WRITTEN TASK -
Would you format the text of all the items below as a JSON list of strings, with one string per line, blank lines omitted, and the pictures left out?

GIVEN INFORMATION -
● ● ●

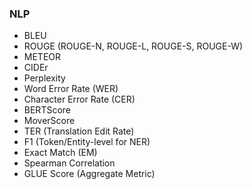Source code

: ### **NLP**
- BLEU
- ROUGE (ROUGE-N, ROUGE-L, ROUGE-S, ROUGE-W)
- METEOR
- CIDEr
- Perplexity
- Word Error Rate (WER)
- Character Error Rate (CER)
- BERTScore
- MoverScore
- TER (Translation Edit Rate)
- F1 (Token/Entity-level for NER)
- Exact Match (EM)
- Spearman Correlation
- GLUE Score (Aggregate Metric)
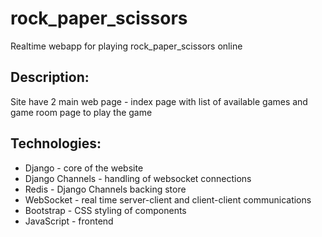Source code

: # rock_paper_scissors
Realtime webapp for playing rock_paper_scissors online

## Description:
Site have 2 main web page - index page with list of available games and game room page to play the game

## Technologies:
- Django - core of the website
- Django Channels - handling of websocket connections
- Redis - Django Channels backing store
- WebSocket - real time server-client and client-client communications
- Bootstrap - CSS styling of components
- JavaScript - frontend
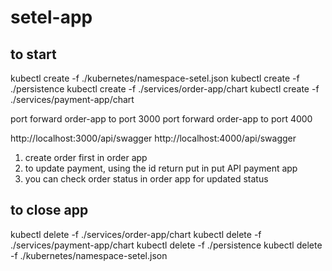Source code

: # setel-app

## to start

kubectl create -f ./kubernetes/namespace-setel.json
kubectl create -f ./persistence
kubectl create -f ./services/order-app/chart
kubectl create -f ./services/payment-app/chart

port forward order-app to port 3000
port forward order-app to port 4000

http://localhost:3000/api/swagger
http://localhost:4000/api/swagger

1. create order first in order app
2. to update payment, using the id return put in put API payment app
3. you can check order status in order app for updated status

## to close app

kubectl delete -f ./services/order-app/chart
kubectl delete -f ./services/payment-app/chart
kubectl delete -f ./persistence
kubectl delete -f ./kubernetes/namespace-setel.json
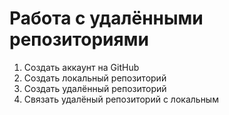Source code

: # Работа с удалёнными репозиториями
1. Создать аккаунт на GitHub
2. Создать локальный репозиторий
3. Создать удалённый репозиторий
4. Связать удалёный репозиторий с локальным
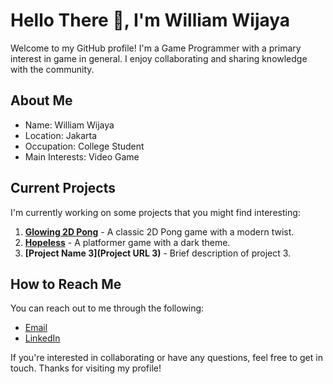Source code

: # Hello There 👋, I'm William Wijaya

Welcome to my GitHub profile! I'm a Game Programmer with a primary interest in game in general. I enjoy collaborating and sharing knowledge with the community.

## About Me

- Name: William Wijaya
- Location: Jakarta
- Occupation: College Student
- Main Interests: Video Game

## Current Projects

I'm currently working on some projects that you might find interesting:

1. **[Glowing 2D Pong](https://github.com/William3152/2D-Pong)** - A classic 2D Pong game with a modern twist.
2. **[Hopeless](https://github.com/William3152/Hopeless)** - A platformer game with a dark theme.
3. **[Project Name 3](Project URL 3)** - Brief description of project 3.


## How to Reach Me

You can reach out to me through the following:
- <a href="williamwijaya010803@gmail.com ">Email</a>
- <a href="https://www.linkedin.com/in/william-wijaya-387a10291 ">LinkedIn</a>

If you're interested in collaborating or have any questions, feel free to get in touch. Thanks for visiting my profile!
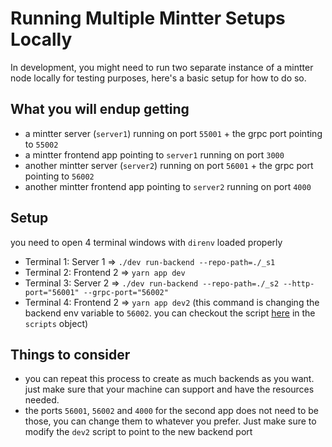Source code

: # Running Multiple Mintter Setups Locally

In development, you might need to run two separate instance of a mintter node locally for testing purposes, here's a basic setup for how to do so.

## What you will endup getting

- a mintter server (`server1`) running on port `55001` + the grpc port pointing to `55002`
- a mintter frontend app pointing to `server1` running on port `3000`
- another mintter server (`server2`) running on port `56001` + the grpc port pointing to `56002`
- another mintter frontend app pointing to `server2` running on port `4000`

## Setup

you need to open 4 terminal windows with `direnv` loaded properly

- Terminal 1: Server 1 => `./dev run-backend --repo-path=./_s1`
- Terminal 2: Frontend 2 => `yarn app dev`
- Terminal 3: Server 2 => `./dev run-backend --repo-path=./_s2 --http-port="56001" --grpc-port="56002"`
- Terminal 4: Frontend 2 => `yarn app dev2` (this command is changing the backend env variable to `56002`. you can checkout the script [here](../frontend/app/package.json) in the `scripts` object)

## Things to consider

- you can repeat this process to create as much backends as you want. just make sure that your machine can support and have the resources needed.
- the ports `56001`, `56002` and `4000` for the second app does not need to be those, you can change them to whatever you prefer. Just make sure to modify the `dev2` script to point to the new backend port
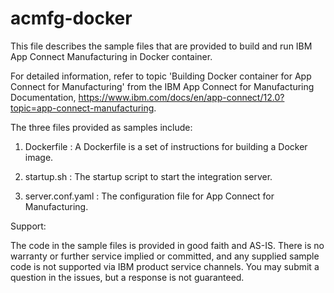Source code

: # acmfg-docker
This file describes the sample files that are provided to build and run IBM App Connect Manufacturing in Docker container.

For detailed information, refer to topic 'Building Docker container for App Connect for Manufacturing' from the IBM App Connect for Manufacturing Documentation, https://www.ibm.com/docs/en/app-connect/12.0?topic=app-connect-manufacturing.

The three files provided as samples include:

1) Dockerfile	  : A Dockerfile is a set of instructions for building a Docker image.

2) startup.sh	  : The startup script to start the integration server.

3) server.conf.yaml : The configuration file for App Connect for Manufacturing.


Support:

The code in the sample files is provided in good faith and AS-IS. There is no warranty or further service implied or committed, and any supplied sample code is not supported via IBM product service channels. You may submit a question in the issues, but a response is not guaranteed.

● ● ●

YOUR SOLUTION -
[
  "Source code",
  ": ### **NLP**",
  "- BLEU",
  "- ROUGE (ROUGE-N, ROUGE-L, ROUGE-S, ROUGE-W)",
  "- METEOR",
  "- CIDEr",
  "- Perplexity",
  "- Word Error Rate (WER)",
  "- Character Error Rate (CER)",
  "- BERTScore",
  "- MoverScore",
  "- TER (Translation Edit Rate)",
  "- F1 (Token/Entity-level for NER)",
  "- Exact Match (EM)",
  "- Spearman Correlation",
  "- GLUE Score (Aggregate Metric)",
  "Source code",
  ": # rock_paper_scissors",
  "Realtime webapp for playing rock_paper_scissors online",
  "## Description:",
  "Site have 2 main web page - index page with list of available games and game room page to play the game",
  "## Technologies:",
  "- Django - core of the website",
  "- Django Channels - handling of websocket connections",
  "- Redis - Django Channels backing store",
  "- WebSocket - real time server-client and client-client communications",
  "- Bootstrap - CSS styling of components",
  "- JavaScript - frontend",
  "Source code",
  ": # setel-app",
  "## to start",
  "kubectl create -f ./kubernetes/namespace-setel.json",
  "kubectl create -f ./persistence",
  "kubectl create -f ./services/order-app/chart",
  "kubectl create -f ./services/payment-app/chart",
  "port forward order-app to port 3000",
  "port forward order-app to port 4000",
  "http://localhost:3000/api/swagger",
  "http://localhost:4000/api/swagger",
  "1. create order first in order app",
  "2. to update payment, using the id return put in put API payment app",
  "3. you can check order status in order app for updated status",
  "## to close app",
  "kubectl delete -f ./services/order-app/chart",
  "kubectl delete -f ./services/payment-app/chart",
  "kubectl delete -f ./persistence",
  "kubectl delete -f ./kubernetes/namespace-setel.json",
  "Source code",
  ": # Работа с удалёнными репозиториями",
  "1. Создать аккаунт на GitHub",
  "2. Создать локальный репозиторий",
  "3. Создать удалённый репозиторий",
  "4. Связать удалёный репозиторий с локальным",
  "Source code",
  ": # Hello There 👋, I'm William Wijaya",
  "Welcome to my GitHub profile! I'm a Game Programmer with a primary interest in game in general. I enjoy collaborating and sharing knowledge with the community.",
  "## About Me",
  "- Name: William Wijaya",
  "- Location: Jakarta",
  "- Occupation: College Student",
  "- Main Interests: Video Game",
  "## Current Projects",
  "I'm currently working on some projects that you might find interesting:",
  "1. **[Glowing 2D Pong](https://github.com/William3152/2D-Pong)** - A classic 2D Pong game with a modern twist.",
  "2. **[Hopeless](https://github.com/William3152/Hopeless)** - A platformer game with a dark theme.",
  "3. **[Project Name 3](Project URL 3)** - Brief description of project 3.",
  "## How to Reach Me",
  "You can reach out to me through the following:",
  "- <a href=\"williamwijaya010803@gmail.com \">Email</a>",
  "- <a href=\"https://www.linkedin.com/in/william-wijaya-387a10291 \">LinkedIn</a>",
  "If you're interested in collaborating or have any questions, feel free to get in touch. Thanks for visiting my profile!",
  "Source code",
  ": # Running Multiple Mintter Setups Locally",
  "In development, you might need to run two separate instance of a mintter node locally for testing purposes, here's a basic setup for how to do so.",
  "## What you will endup getting",
  "- a mintter server (`server1`) running on port `55001` + the grpc port pointing to `55002`",
  "- a mintter frontend app pointing to `server1` running on port `3000`",
  "- another mintter server (`server2`) running on port `56001` + the grpc port pointing to `56002`",
  "- another mintter frontend app pointing to `server2` running on port `4000`",
  "## Setup",
  "you need to open 4 terminal windows with `direnv` loaded properly",
  "- Terminal 1: Server 1 => `./dev run-backend --repo-path=./_s1`",
  "- Terminal 2: Frontend 2 => `yarn app dev`",
  "- Terminal 3: Server 2 => `./dev run-backend --repo-path=./_s2 --http-port=\"56001\" --grpc-port=\"56002\"`",
  "- Terminal 4: Frontend 2 => `yarn app dev2` (this command is changing the backend env variable to `56002`. you can checkout the script [here](../frontend/app/package.json) in the `scripts` object)",
  "## Things to consider",
  "- you can repeat this process to create as much backends as you want. just make sure that your machine can support and have the resources needed.",
  "- the ports `56001`, `56002` and `4000` for the second app does not need to be those, you can change them to whatever you prefer. Just make sure to modify the `dev2` script to point to the new backend port",
  "Source code",
  ": # acmfg-docker",
  "This file describes the sample files that are provided to build and run IBM App Connect Manufacturing in Docker container.",
  "For detailed information, refer to topic 'Building Docker container for App Connect for Manufacturing' from the IBM App Connect for Manufacturing Documentation, https://www.ibm.com/docs/en/app-connect/12.0?topic=app-connect-manufacturing.",
  "The three files provided as samples include:",
  "1) Dockerfile\t  : A Dockerfile is a set of instructions for building a Docker image.",
  "2) startup.sh\t  : The startup script to start the integration server.",
  "3) server.conf.yaml : The configuration file for App Connect for Manufacturing.",
  "Support:",
  "The code in the sample files is provided in good faith and AS-IS. There is no warranty or further service implied or committed, and any supplied sample code is not supported via IBM product service channels. You may submit a question in the issues, but a response is not guaranteed."
]